Case Study
With or Without You: Art in Harlem, 2000 - 2006 (April 23 - August 15, 2010)
Sanford Biggers, Ann Craven, Ellen Gallagher, Deborah Grant, Nicolas Guagnini, David Hammons, Dave McKenzie, Julie Mehretu, Wangechi Mutu, Senam Okudzeto, Paul Pfeiffer, Michael Queenland, Jessica Rankin, Marc Andre Robinson, Nadine Robinson, Karin Schneider, Dana Schutz, Nari Ward, and others
In early 2005 Triple Candie began research on a survey exhibition of art made in Harlem since 2000. "Made in Harlem: 2000 - 2006" was to celebrate the high level of work being created in a neighborhood with extraordinary artists but without art spaces or any cohesive artist community. The exhibition proved impossible to realize.

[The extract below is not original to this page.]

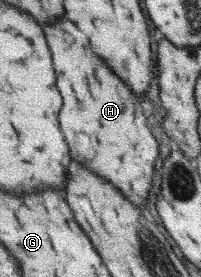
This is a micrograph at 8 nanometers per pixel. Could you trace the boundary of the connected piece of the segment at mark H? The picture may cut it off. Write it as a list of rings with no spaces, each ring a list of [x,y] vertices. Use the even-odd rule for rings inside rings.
[[[66,16],[58,24],[44,26],[46,40],[52,52],[58,88],[64,98],[60,110],[60,128],[70,148],[70,158],[76,158],[88,170],[96,170],[108,179],[132,204],[147,210],[146,200],[152,188],[154,162],[160,156],[158,142],[146,124],[142,104],[120,82],[120,77],[90,50],[86,36],[76,30]]]

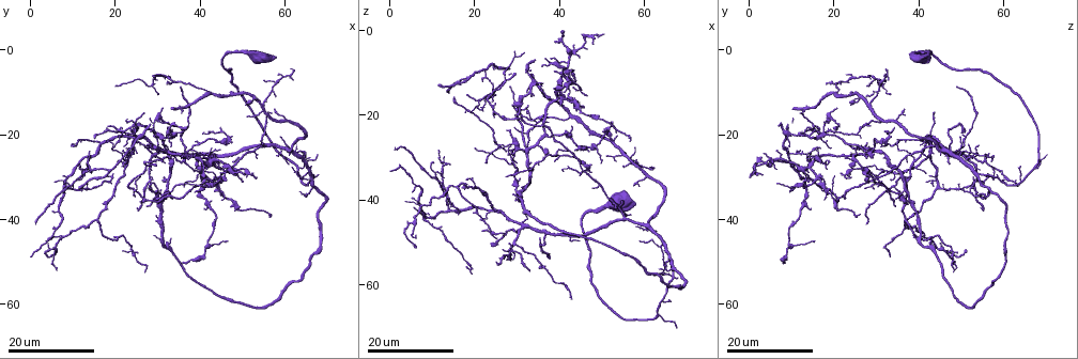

Artists at the time -- particularly those from groups who had been historically marginalized, such as recent graduates or artists of African descent -- were in great demand. The market was booming, and these artists had commitments on their work before it was even made. Galleries, anxious to have product for art fairs and biennials, discouraged artists from participating in projects that didn't have commercial benefit. Artists, swept up in the frenzy and wanting to capitalize on the moment, eagerly agreed. This left small, but ambitious, non-profit spaces like Triple Candie unable to get access to high-quality work.
In organizing the original show, we approached artists we knew for loans. We asked Ellen Gallagher for a painting; she offered us an older print. When we approached Dana Schutz, her gallery maintained that there was no work available. David Hammons' collector AC Hudgins refused to lend any work because Hammons himself wouldn't authorize it. Julie Mehretu and Paul Pfeiffer, whose studios were next door to the gallery, didn't return phone calls.
When it became clear that we would not get access to museum-quality work, we cancelled the show. Five years later, we offered up this substitute, not out of spite but to highlight how our notion of "community" and that of these artists fell in and out of synch based on changing priorities and opportunities. It included reproductions of the artists' work -- works that might have been included in the original show -- but we shuffled the attributions. Harlem residencts who visited were mis-educated about the work of artists living and working in their community.